**EXCERPT TO READ:**
+-------+

Destroyed Tank, Fath ol-Mobin, Khuzestan Province, Iran

The highlight of my stay in Shush however is Reza, a seventeen year-old budding musician whom I meet by chance in an internet café, and who invites me on the spot to come and stay with his family. This turns into a wonderful eight-day stay with his family, who seem genuinely thrilled to have a foreign guest. We spend days relaxing in the mild winter warmth (in summer Shush can reach an unbearable fifty degrees), exploring Shush and its surroundings, while evenings are often spent at the homes of extended family members being fed chicken, kebabs and stews, with fine rice from the Caspian region, fruit and endless rounds of tea until I’m absolutely full and ready to sleep.

Reza and his family are Persians, but much of the population of Shush are Arabs and Reza takes me to meet Saeed, an Arab teacher of his. Saeed explains how he feels a second class citizen in his own country, and makes it clear that he wants nothing but to leave Iran with his young family, even if it means being split from them for years.

+-------+

**MATERIAL PROVIDED:**
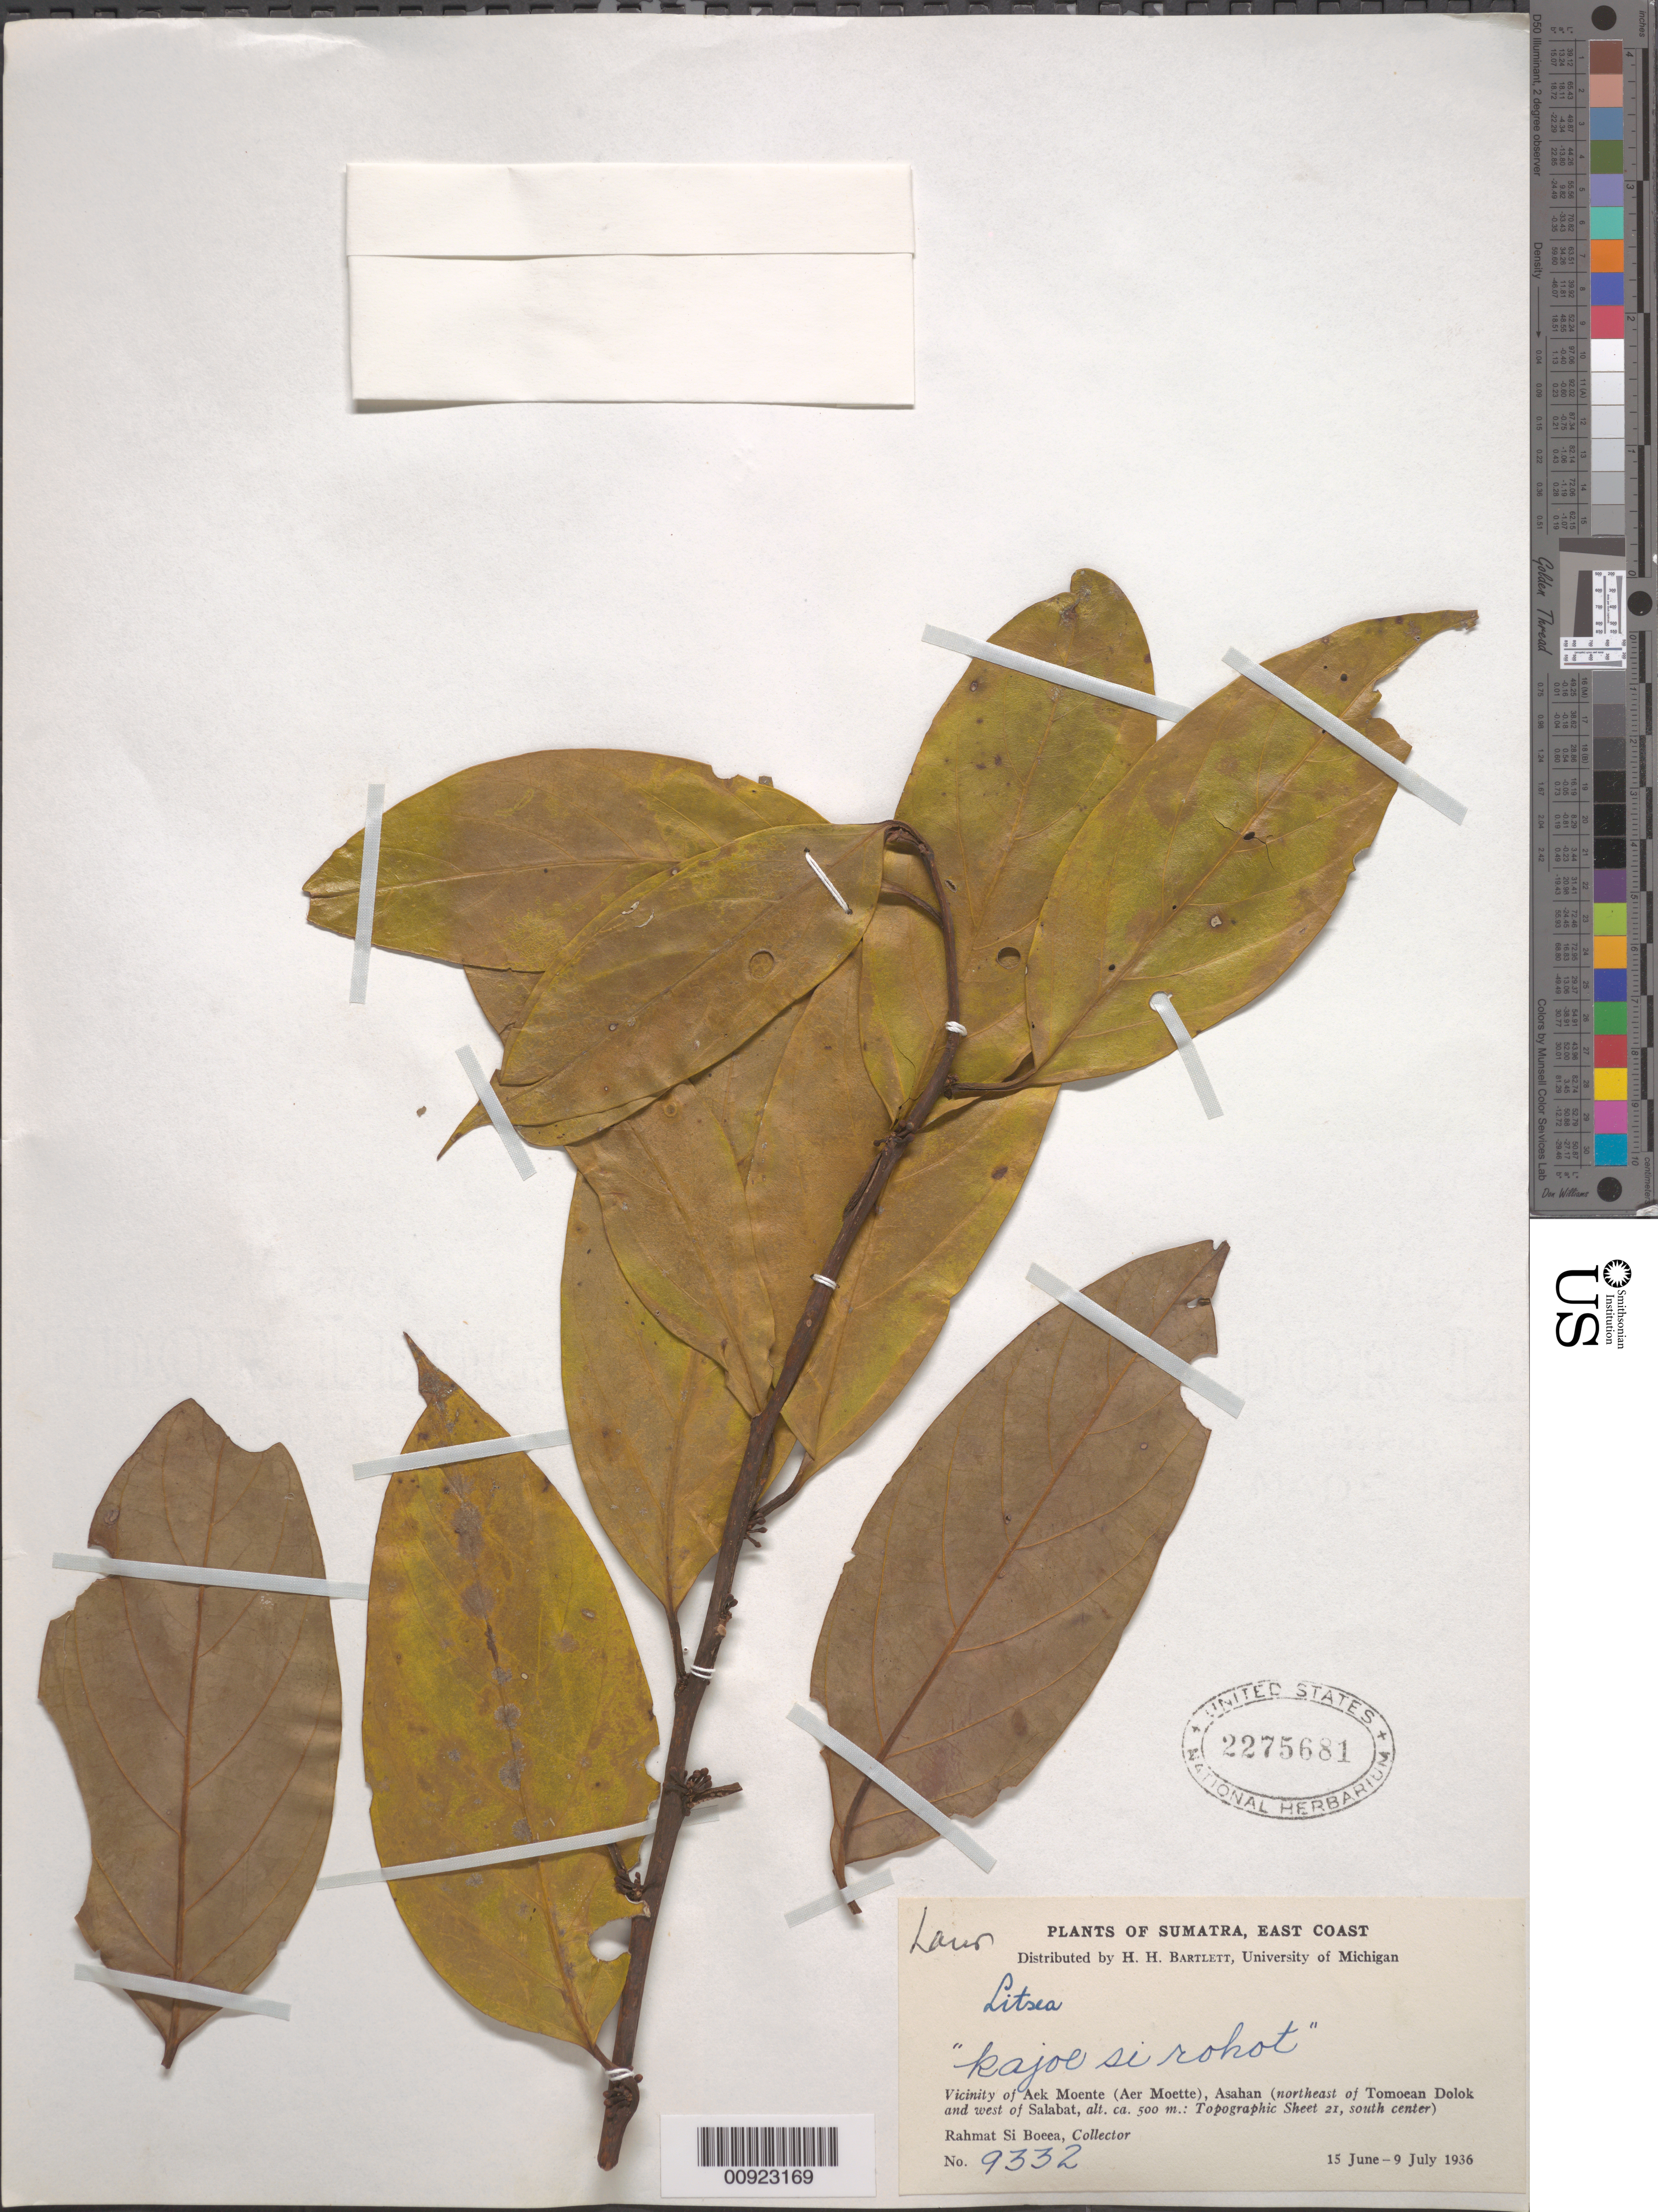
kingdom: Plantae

+-------+

**EXERCISES TO COMPLETE:**
(a) Translate this sentence from the travel piece about Shush into Spanish: "Reza and his family are Persians, but much of the population of Shush are Arabs and Reza takes me to meet Saeed, an Arab teacher of his."
(b) Retype the travel piece about Shush from "Reza and his" up to and including "them for years.".
(c) In the travel piece about Shush, how long did the stay with Reza's family last?
The listing was taken from a different source than the text.

**RESULTS FOR THE EXERCISE:**
(a) Reza y su familia son persas, pero gran parte de la población de Shush es árabe, y Reza me lleva a conocer a Saeed, un profesor suyo que es árabe.

(b)
Reza and his family are Persians, but much of the population of Shush are Arabs and Reza takes me to meet Saeed, an Arab teacher of his. Saeed explains how he feels a second class citizen in his own country, and makes it clear that he wants nothing but to leave Iran with his young family, even if it means being split from them for years.

(c) Eight days.